Action item: Look at each line of the records and count those with "linejoin" in them. Please answer with the count alone.

# # #

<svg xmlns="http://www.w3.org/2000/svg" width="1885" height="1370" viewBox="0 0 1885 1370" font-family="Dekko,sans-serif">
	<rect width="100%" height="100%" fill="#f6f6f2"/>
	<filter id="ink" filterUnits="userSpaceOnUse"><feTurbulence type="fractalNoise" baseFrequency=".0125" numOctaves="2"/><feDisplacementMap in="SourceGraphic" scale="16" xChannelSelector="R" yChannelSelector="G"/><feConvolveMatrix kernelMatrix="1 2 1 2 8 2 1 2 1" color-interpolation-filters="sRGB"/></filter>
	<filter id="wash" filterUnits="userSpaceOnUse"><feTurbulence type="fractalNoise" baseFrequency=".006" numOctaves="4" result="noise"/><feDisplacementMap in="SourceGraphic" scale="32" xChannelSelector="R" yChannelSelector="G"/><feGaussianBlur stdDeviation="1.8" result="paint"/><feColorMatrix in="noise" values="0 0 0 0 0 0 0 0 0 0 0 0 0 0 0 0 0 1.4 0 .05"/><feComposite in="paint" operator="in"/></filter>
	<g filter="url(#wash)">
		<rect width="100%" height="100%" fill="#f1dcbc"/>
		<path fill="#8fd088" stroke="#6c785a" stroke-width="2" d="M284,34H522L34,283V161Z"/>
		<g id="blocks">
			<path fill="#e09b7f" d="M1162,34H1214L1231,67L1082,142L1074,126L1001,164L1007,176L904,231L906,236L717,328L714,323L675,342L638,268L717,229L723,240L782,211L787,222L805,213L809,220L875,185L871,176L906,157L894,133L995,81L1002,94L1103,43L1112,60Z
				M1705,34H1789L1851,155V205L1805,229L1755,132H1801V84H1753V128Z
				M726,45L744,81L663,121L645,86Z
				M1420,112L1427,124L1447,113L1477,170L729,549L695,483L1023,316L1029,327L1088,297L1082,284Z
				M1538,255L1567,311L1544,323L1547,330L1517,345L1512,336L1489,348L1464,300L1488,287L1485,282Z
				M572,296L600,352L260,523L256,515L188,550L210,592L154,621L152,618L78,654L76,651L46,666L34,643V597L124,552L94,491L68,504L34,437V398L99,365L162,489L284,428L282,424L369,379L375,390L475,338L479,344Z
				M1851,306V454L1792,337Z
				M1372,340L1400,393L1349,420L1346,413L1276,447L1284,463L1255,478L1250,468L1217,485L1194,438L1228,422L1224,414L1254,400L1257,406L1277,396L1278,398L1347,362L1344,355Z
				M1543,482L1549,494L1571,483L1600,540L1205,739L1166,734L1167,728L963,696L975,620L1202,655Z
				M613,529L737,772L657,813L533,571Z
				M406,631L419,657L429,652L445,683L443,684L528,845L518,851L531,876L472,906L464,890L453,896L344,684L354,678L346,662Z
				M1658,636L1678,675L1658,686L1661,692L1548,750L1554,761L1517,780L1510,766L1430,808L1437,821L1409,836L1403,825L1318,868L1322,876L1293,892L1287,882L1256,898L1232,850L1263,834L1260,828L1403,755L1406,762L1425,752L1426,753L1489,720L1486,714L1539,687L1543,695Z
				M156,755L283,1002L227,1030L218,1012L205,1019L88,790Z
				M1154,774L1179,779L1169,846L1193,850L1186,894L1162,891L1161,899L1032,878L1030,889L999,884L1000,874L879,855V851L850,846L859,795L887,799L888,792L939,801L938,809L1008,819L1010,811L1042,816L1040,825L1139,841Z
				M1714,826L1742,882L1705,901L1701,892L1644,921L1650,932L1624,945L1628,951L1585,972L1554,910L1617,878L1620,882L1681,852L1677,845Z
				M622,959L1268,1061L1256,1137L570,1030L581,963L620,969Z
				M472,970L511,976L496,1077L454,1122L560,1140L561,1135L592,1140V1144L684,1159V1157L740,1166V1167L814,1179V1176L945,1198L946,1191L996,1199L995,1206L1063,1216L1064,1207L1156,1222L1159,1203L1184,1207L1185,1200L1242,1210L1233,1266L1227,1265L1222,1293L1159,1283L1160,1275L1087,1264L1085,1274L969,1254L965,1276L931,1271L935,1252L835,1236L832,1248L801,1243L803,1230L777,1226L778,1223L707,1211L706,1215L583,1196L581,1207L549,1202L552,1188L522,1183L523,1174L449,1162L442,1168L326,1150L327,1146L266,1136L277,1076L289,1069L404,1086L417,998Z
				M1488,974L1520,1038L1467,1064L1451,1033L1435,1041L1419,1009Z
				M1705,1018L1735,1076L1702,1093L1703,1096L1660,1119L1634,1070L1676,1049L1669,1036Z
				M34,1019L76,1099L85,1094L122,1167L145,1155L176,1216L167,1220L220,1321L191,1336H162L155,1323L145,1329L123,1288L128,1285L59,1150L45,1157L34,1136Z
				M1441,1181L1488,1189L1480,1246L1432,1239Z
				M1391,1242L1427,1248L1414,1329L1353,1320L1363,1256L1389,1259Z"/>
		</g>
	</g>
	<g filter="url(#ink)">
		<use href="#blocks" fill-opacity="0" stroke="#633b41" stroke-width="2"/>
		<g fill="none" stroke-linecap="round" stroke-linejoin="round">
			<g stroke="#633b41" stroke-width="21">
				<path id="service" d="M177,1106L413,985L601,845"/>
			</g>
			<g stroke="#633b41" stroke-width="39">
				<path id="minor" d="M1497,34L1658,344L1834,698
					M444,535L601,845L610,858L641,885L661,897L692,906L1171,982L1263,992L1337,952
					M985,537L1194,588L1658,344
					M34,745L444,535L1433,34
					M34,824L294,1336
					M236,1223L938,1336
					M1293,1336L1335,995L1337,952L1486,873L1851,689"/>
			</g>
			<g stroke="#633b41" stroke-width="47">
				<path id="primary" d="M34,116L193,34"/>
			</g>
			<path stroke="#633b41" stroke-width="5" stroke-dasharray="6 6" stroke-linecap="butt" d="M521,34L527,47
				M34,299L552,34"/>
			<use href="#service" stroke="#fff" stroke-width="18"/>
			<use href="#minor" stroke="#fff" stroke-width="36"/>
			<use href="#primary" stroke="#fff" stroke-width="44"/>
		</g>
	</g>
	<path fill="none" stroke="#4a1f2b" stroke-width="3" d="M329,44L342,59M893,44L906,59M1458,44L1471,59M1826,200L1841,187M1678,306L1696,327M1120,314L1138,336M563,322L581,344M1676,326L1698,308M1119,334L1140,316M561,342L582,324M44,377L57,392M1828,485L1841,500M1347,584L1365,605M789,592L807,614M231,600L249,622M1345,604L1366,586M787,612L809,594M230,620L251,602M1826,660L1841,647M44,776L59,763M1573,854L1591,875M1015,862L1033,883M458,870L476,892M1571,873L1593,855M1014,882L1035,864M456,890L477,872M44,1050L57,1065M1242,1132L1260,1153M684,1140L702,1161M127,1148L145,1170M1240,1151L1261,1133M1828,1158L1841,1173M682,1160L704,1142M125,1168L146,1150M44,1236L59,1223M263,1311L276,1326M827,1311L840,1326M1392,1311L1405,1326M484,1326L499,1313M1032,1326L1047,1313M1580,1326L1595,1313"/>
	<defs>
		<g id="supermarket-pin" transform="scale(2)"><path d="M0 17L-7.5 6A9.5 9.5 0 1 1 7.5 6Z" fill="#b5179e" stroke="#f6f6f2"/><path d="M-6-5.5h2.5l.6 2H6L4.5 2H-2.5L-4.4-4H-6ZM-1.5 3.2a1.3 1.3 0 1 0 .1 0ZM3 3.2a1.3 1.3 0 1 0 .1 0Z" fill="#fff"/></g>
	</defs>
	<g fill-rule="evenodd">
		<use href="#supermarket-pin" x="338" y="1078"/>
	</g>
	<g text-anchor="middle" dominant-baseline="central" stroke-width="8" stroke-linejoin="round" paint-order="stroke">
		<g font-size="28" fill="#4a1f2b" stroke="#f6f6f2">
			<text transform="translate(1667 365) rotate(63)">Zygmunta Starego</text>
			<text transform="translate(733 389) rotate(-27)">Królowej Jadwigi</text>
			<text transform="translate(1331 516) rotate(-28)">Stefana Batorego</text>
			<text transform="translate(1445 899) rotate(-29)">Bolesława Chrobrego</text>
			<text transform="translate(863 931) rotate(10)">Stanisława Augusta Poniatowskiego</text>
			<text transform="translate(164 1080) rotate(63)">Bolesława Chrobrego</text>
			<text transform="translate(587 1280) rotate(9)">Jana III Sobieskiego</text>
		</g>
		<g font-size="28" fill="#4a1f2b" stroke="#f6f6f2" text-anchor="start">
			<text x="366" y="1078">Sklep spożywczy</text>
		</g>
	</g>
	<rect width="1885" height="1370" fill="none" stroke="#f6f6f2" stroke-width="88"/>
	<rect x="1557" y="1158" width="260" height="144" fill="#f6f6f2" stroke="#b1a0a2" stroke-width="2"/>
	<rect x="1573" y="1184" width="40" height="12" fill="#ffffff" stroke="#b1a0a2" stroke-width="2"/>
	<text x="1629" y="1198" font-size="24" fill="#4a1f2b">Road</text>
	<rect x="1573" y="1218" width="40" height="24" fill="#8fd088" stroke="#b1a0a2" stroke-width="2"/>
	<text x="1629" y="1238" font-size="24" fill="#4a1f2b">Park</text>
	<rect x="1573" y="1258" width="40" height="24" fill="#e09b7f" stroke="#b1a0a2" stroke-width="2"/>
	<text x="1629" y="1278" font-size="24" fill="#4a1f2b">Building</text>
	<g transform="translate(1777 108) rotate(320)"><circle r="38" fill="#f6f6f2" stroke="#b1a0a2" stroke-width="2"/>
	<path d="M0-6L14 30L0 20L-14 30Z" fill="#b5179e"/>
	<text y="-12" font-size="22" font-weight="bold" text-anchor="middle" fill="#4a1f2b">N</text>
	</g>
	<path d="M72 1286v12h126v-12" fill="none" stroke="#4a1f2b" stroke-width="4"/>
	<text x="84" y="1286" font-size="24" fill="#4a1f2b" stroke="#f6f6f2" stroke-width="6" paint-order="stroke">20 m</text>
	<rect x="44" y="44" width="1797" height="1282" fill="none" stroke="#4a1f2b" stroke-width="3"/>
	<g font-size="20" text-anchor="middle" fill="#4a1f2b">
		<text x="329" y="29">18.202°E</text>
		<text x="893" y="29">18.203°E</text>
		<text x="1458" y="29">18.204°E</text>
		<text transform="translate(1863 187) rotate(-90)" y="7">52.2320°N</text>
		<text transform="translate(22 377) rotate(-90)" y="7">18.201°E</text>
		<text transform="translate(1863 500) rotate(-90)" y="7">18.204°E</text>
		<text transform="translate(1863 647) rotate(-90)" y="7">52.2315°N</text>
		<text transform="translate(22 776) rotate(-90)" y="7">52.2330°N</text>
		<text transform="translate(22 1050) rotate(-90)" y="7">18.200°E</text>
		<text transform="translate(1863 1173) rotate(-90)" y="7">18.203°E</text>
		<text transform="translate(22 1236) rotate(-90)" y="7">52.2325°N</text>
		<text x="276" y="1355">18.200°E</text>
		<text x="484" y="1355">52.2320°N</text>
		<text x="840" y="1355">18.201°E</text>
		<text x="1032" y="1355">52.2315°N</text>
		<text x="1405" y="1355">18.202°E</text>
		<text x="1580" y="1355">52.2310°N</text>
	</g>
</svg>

# # #

Task output: 2